第15話 新たな仲間
「俺はしばらく安全層で暮らした方がいいと思ってるんだ。安全層で暮らしつつ、地上を目指して逆に攻略していく」
「な、なるほど逆に……」
「逆かぁ」
リンゴを食べつつルルとミヤビに説明する。
「食料はドロップアイテムとここにあるものでどうにかなると思う。だから一気に地上に向かうよりは安全層に留まっていた方が安心だ……それでルルさんはどうしますか? ちなみに俺とミヤビはパーティ組んでるんだけど」
ミヤビは俺とパーティを組んでいるから、一緒に行動するのはそうだろう。
ルルはさっき出会ったばかりだ。別行動が取りたいなら止めないし、一緒に行動したいとか、パーティを組みたいとかなら大歓迎する。

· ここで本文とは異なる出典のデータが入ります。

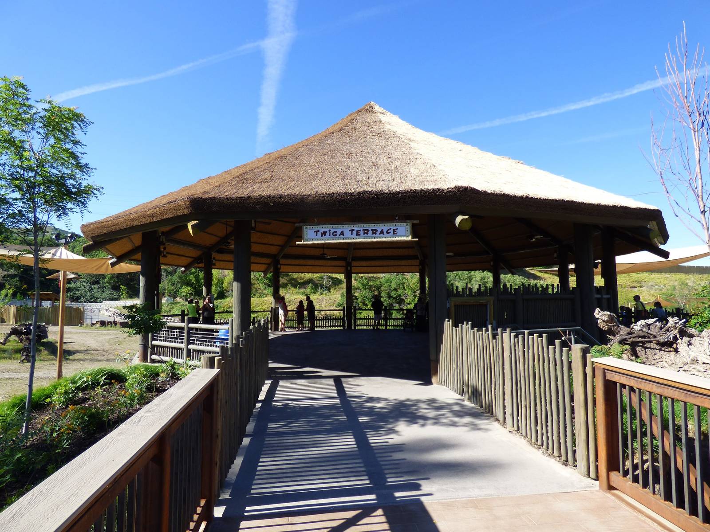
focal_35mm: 20
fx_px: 410
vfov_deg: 66.0
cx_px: 355
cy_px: 266
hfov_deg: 81.7
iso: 100
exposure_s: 1/800
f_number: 2.8
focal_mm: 3.58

ルルは俯き、しばらく手元のリンゴを弄んだ。1分、2分、時が過ぎていく。
「わ、私も着いていっていいですか……?」
数分経って、リンゴから手を離したルルから出たのは肯定の返事だった。
「ににに、荷物持ちくらいしかっ……できないでしょうが! でも1人だと怖くて、せめてその……ミヤビちゃんの荷物持つくらいには役に立つのでっ……だから一緒に……」
フードのせいで表情は見えない。だけどローブを握りしめた手が力を入れすぎて震えていて、手から転がり落ちたリンゴは川を流れて行った。
「一緒に、行かせてください……」
手に、ポタリと水が落ちる。
どうしてこんなに、自分を卑下するんだろうか。どうしてこんなに、怯えるんだろうか。強いのに。強いはずなのに。

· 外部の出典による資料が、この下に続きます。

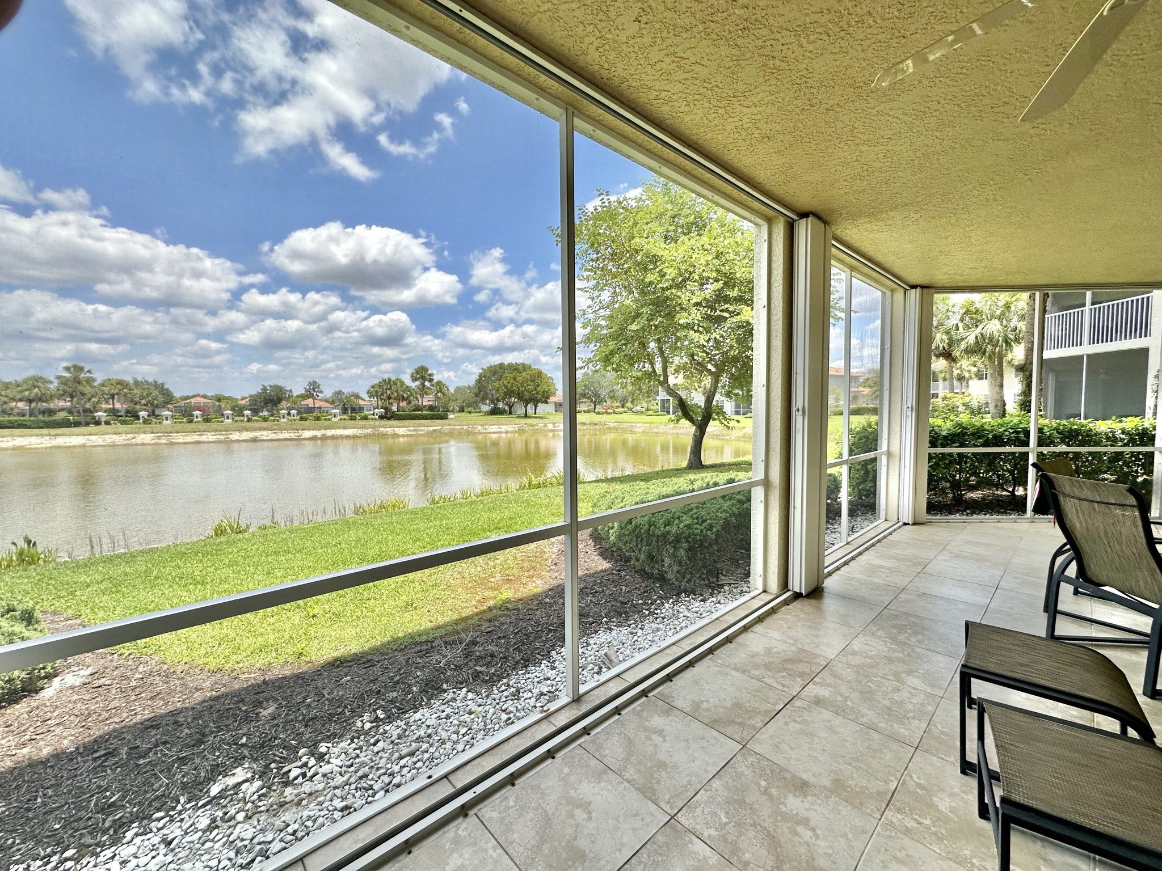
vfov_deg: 85.7
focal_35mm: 14
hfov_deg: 102.1
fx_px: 470
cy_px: 436
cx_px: 581
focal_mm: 2.22
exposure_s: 1/924
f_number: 2.2
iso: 50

脅しの道具として魔法を使うくらいには、強いはずで、自覚もしているはずなのに。
「むしろ大歓迎だよ! 2人で荷物持って歩くの大変だったし、ちょっとだけ持ってもらえば助かるな」
「うんうん! ルルさん私たち……私よりも年上で頼りになりそうだし!」
隣でミヤビもブンブンと首を縦に振った。
「いいんですか……?」
掠れた涙声。
ルルが顔を上げた瞬間に、フードは外れた。さっきから少ししか見えなかった顔が見える。

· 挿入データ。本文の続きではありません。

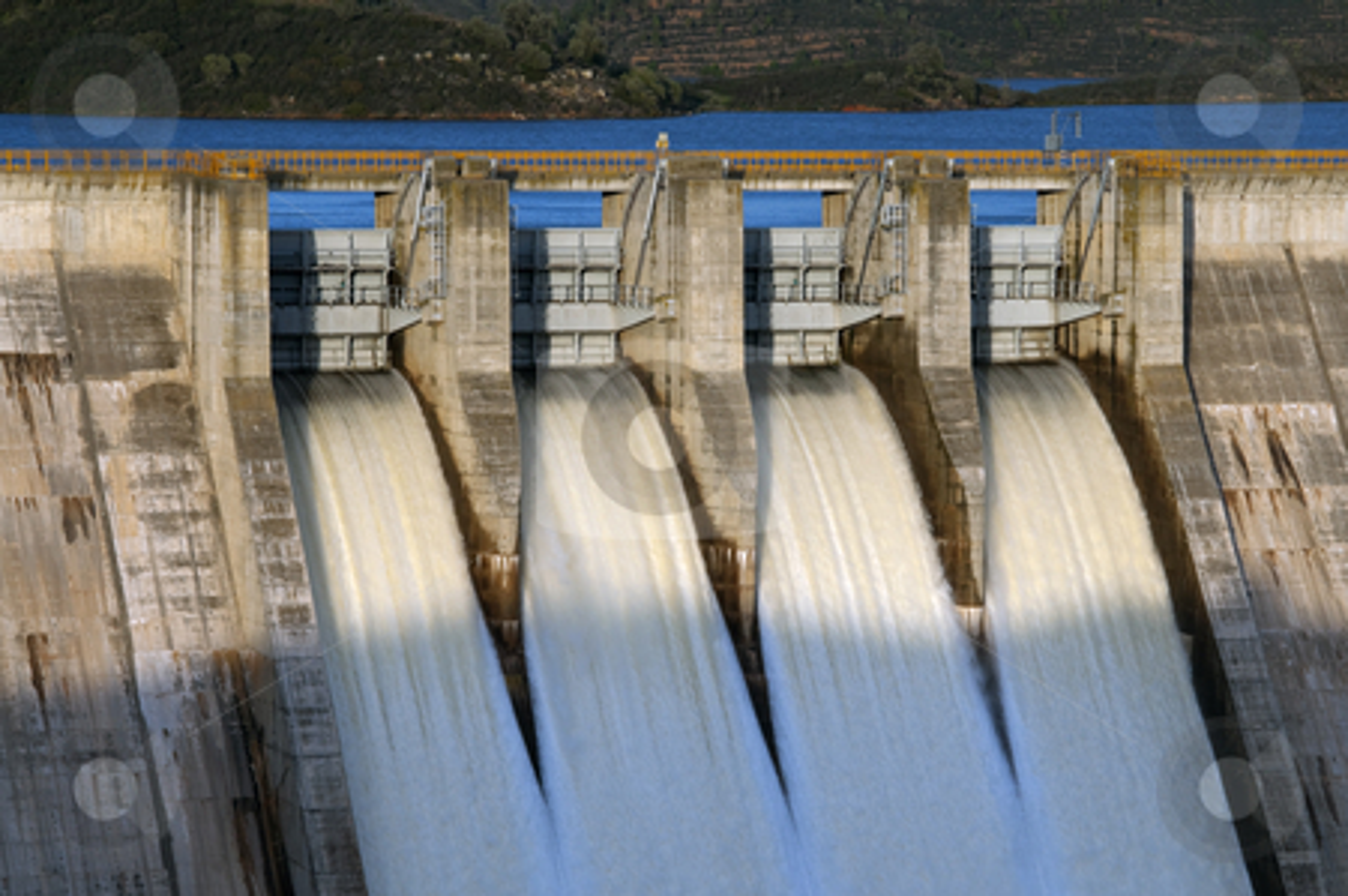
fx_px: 5723
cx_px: 674
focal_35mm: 153
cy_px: 448
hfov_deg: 13.4
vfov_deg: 8.9
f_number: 11
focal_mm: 102
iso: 100
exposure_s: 1/100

涙を目にいっぱいに貯めて、血赤の瞳が歪む。雪のような真っ白な肌を涙が滑り落ち、ローブに染みを作る。
必死な泣き顔だった。
「ありがとうございますっ……!!」
さっきよりも湿った涙声。
「いやいや、助かるし。こちらこそお礼を言わなきゃ」
「そうだよ。感謝だよ」
ミヤビがルルの手をそっと開く。手のひらに残った爪痕を撫でて、柔らかく握った。
ルルはしばらくミヤビに手を繋がれたまま泣き続け、手が離れたタイミングで、服の袖で涙を拭った。
「よ、ろしくお願いします……」
ふわりと花のように笑う。
警戒心が解けたのだろうか。さっきまでの態度とはかけ離れていて。
他人を強調したり、魔法を見せて脅してきたり。
それもこれも全部、ルルの過去とやらに関係しているんだろうか。
「よろしく」
「よろしくだよ、ルルさん」
握手すると、ルルさんはもう一度笑った。